Cisco's John Chambers On How IoT Will Change The Channel
Chambers On IoT's Potential
John Chambers, executive chairman of the board at Cisco Systems, spoke to CRN about how the Internet of Things will significantly increase the amount of channel partners Cisco will on-board over the next few years.
The former longtime CEO handed over the reins in July to Chuck Robbins after 20 years leading the networking giant. Although no longer the leader, Chambers remains very active with Cisco and has been its global spokesperson. He said just within the past few weeks, he's talked to political leaders in the U.S., China and Germany about IoT and digitization.
During Cisco's Global Editors Conference this week held at its San Jose, Calif., headquarters, Chambers told CRN that he expects Cisco's channel ecosystem to increase rapidly in the coming years due to the vast amount of opportunities the company has to offer inside its portfolio that are tailor-made for the IoT market.
How will IoT impact the amount of channel partners Cisco has? Will you need more partners?
IoT will proliferate dramatically the number of partners you need. If you believe that the IoT concepts -- and really they're carrying through to the Internet of Everything so it really means digitization -- if you believe it will be five to 10 times the impact to the Internet to date, you get idea of both the breadth and depth of the partnerships we need.
How many more do you need compared to the 70,000 partners you have now? Are we talking 100,000 partners?
I think it will be a lot more than 70,000 partners.
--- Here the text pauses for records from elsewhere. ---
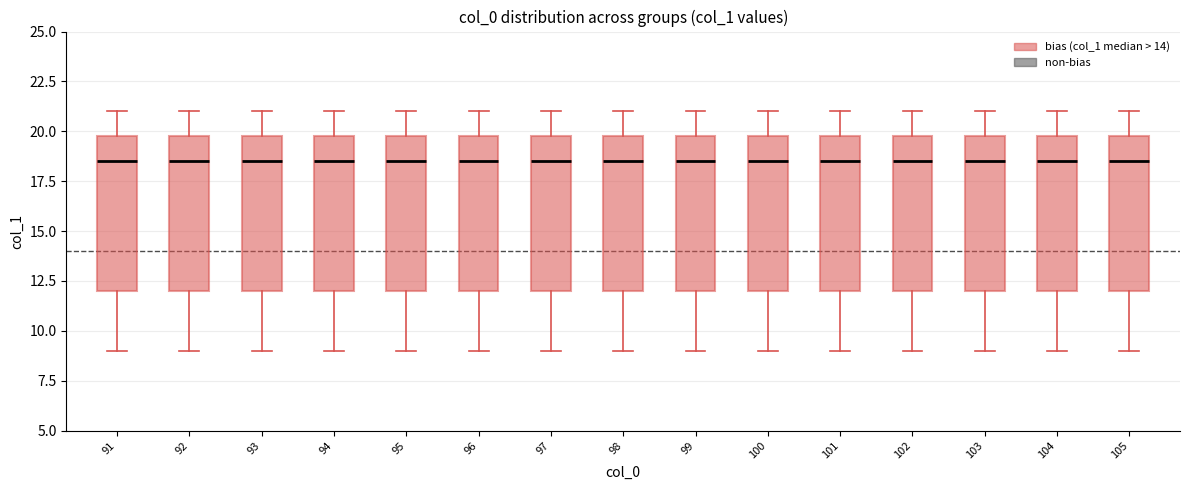

Reading left to right, transcribe this box plot: for each box, give where its median line is, the range the box spans, and where its two whiskers end, as read against the y-axis. The values are not printed on the chart, so give them approximately, as read against the axis.

91: median 18.5, box 12.0 to 20.0, whiskers 9.0 to 21.0
92: median 18.5, box 12.0 to 20.0, whiskers 9.0 to 21.0
93: median 18.5, box 12.0 to 20.0, whiskers 9.0 to 21.0
94: median 18.5, box 12.0 to 20.0, whiskers 9.0 to 21.0
95: median 18.5, box 12.0 to 20.0, whiskers 9.0 to 21.0
96: median 18.5, box 12.0 to 20.0, whiskers 9.0 to 21.0
97: median 18.5, box 12.0 to 20.0, whiskers 9.0 to 21.0
98: median 18.5, box 12.0 to 20.0, whiskers 9.0 to 21.0
99: median 18.5, box 12.0 to 20.0, whiskers 9.0 to 21.0
100: median 18.5, box 12.0 to 20.0, whiskers 9.0 to 21.0
101: median 18.5, box 12.0 to 20.0, whiskers 9.0 to 21.0
102: median 18.5, box 12.0 to 20.0, whiskers 9.0 to 21.0
103: median 18.5, box 12.0 to 20.0, whiskers 9.0 to 21.0
104: median 18.5, box 12.0 to 20.0, whiskers 9.0 to 21.0
105: median 18.5, box 12.0 to 20.0, whiskers 9.0 to 21.0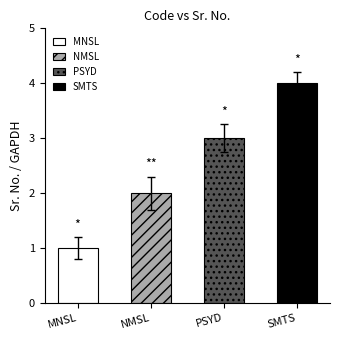

Is it true that the value at SMTS is 4?

True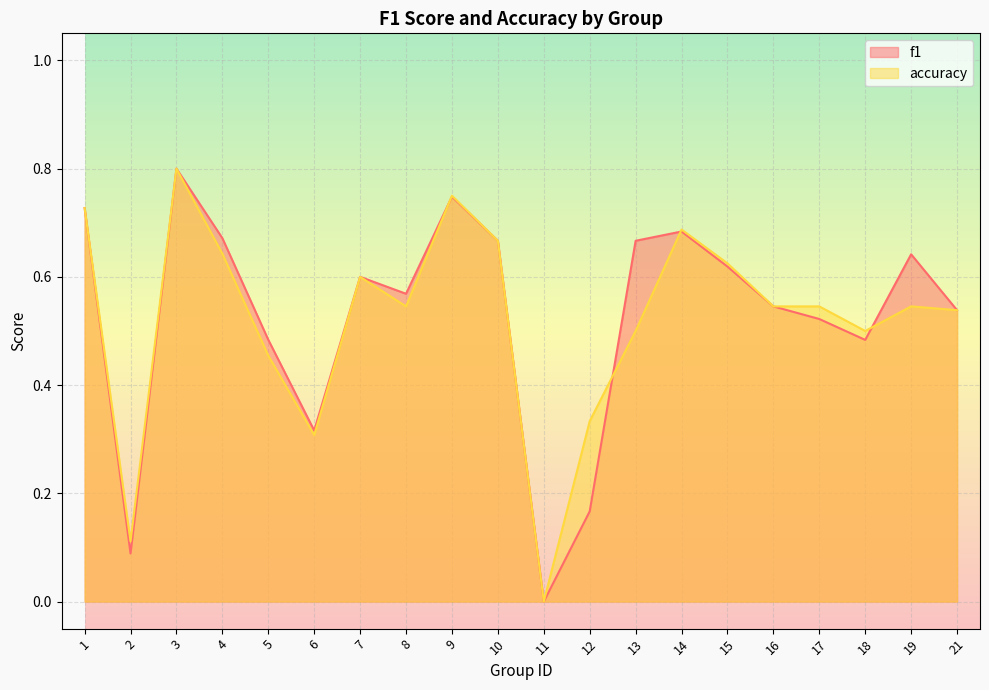

At which category does f1 reach its first local peak?

3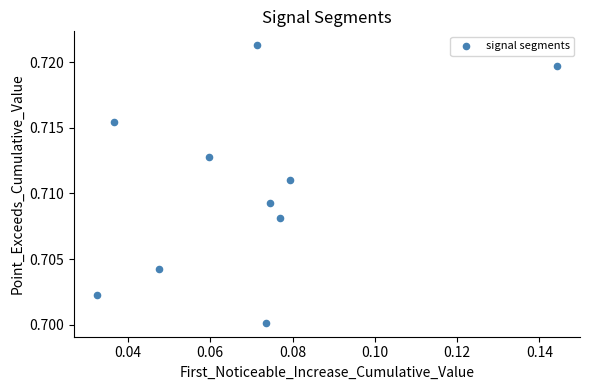

Count the number of points in this scatter plot.

10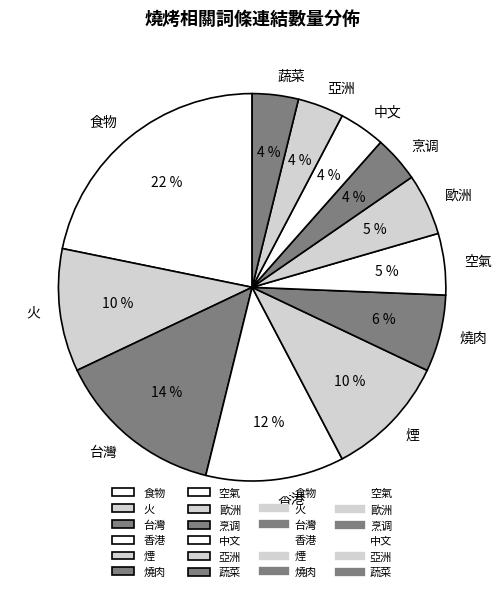

Does any single category account for the majority?

No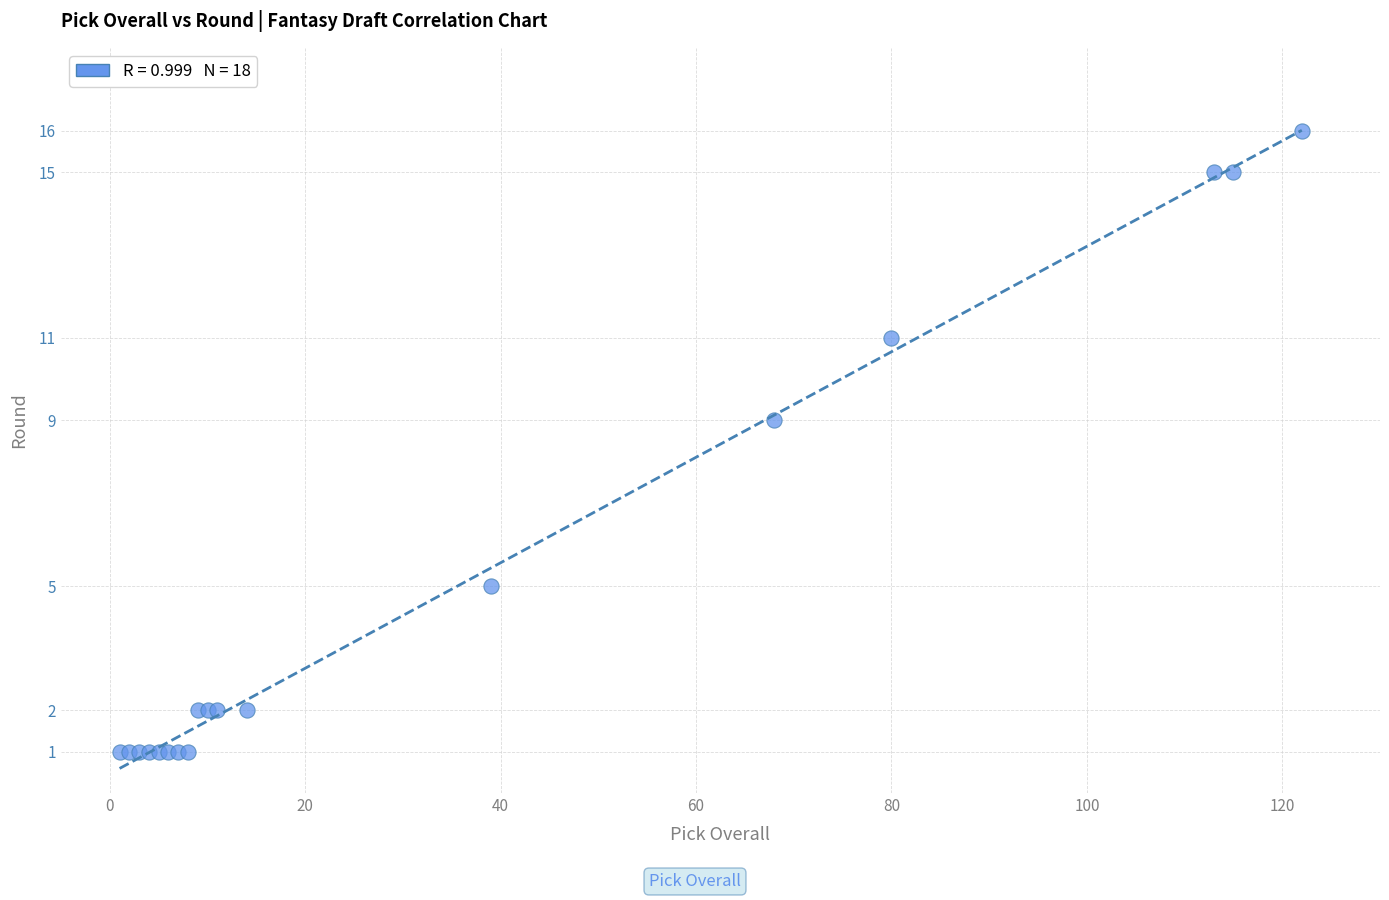

What Y value in the scatter plot is closest to 8?

9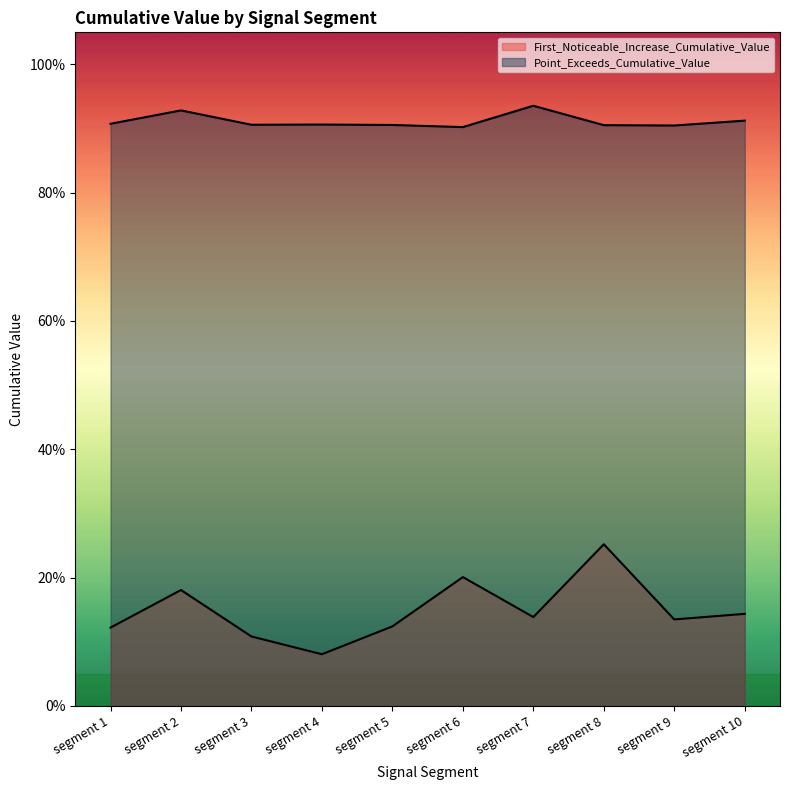

True or false: Point_Exceeds_Cumulative_Value and First_Noticeable_Increase_Cumulative_Value intersect in this chart.

False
There's 14 billion devices connected and it will increase to 500 billion in 15 years -- that’s probably going to be conservative. If you believe that every industry becomes a technology company, if you believe the transitions are going to occur at a faster and faster pace, the number of partners that we will have and the financial opportunities for our partners and Cisco go up pretty dramatically.
Is the channel ready to transform to focus on IoT and digitization?
The partners are like Cisco, where when we bring in the biggest companies in the world -- we had the top ones from China here a week ago, top ones from Ohio this week, before that Germany – when they come in here and you say, 'If you don’t reinvent yourself you'll get left behind' the top CIOs and CEOs of the world now get that. Same thing is true for all of us in our channel distribution. We're a channel partner company first, second and third, but we must reinvent ourselves in the process and so must our channel partners.
Some partners might be a bit nervous, such as some of your more smaller, traditional partners. What advice do you have for them?
Well, let's be candid, every company in the world and even every country in the world is a little bit scared about this. They know they have to change, but they haven't got a clear road map. The number I use is about 85 [percent] to 90 percent of the CEOs know they have to transform their company to become a digital company, yet the CEOs will tell you only about 5 percent have a strategy to get there. The CIOs will tell you it's more around 15 [percent] to 20 percent, but the CEOs don’t buy that.
So there's the opportunity for us and our channel partners because it's going to be every industry.
Any chance you'll run as a candidate for the U.S. Republican Presidential seat?
You know, it's funny, you're probably the 300th person to ask me that question this week … but no.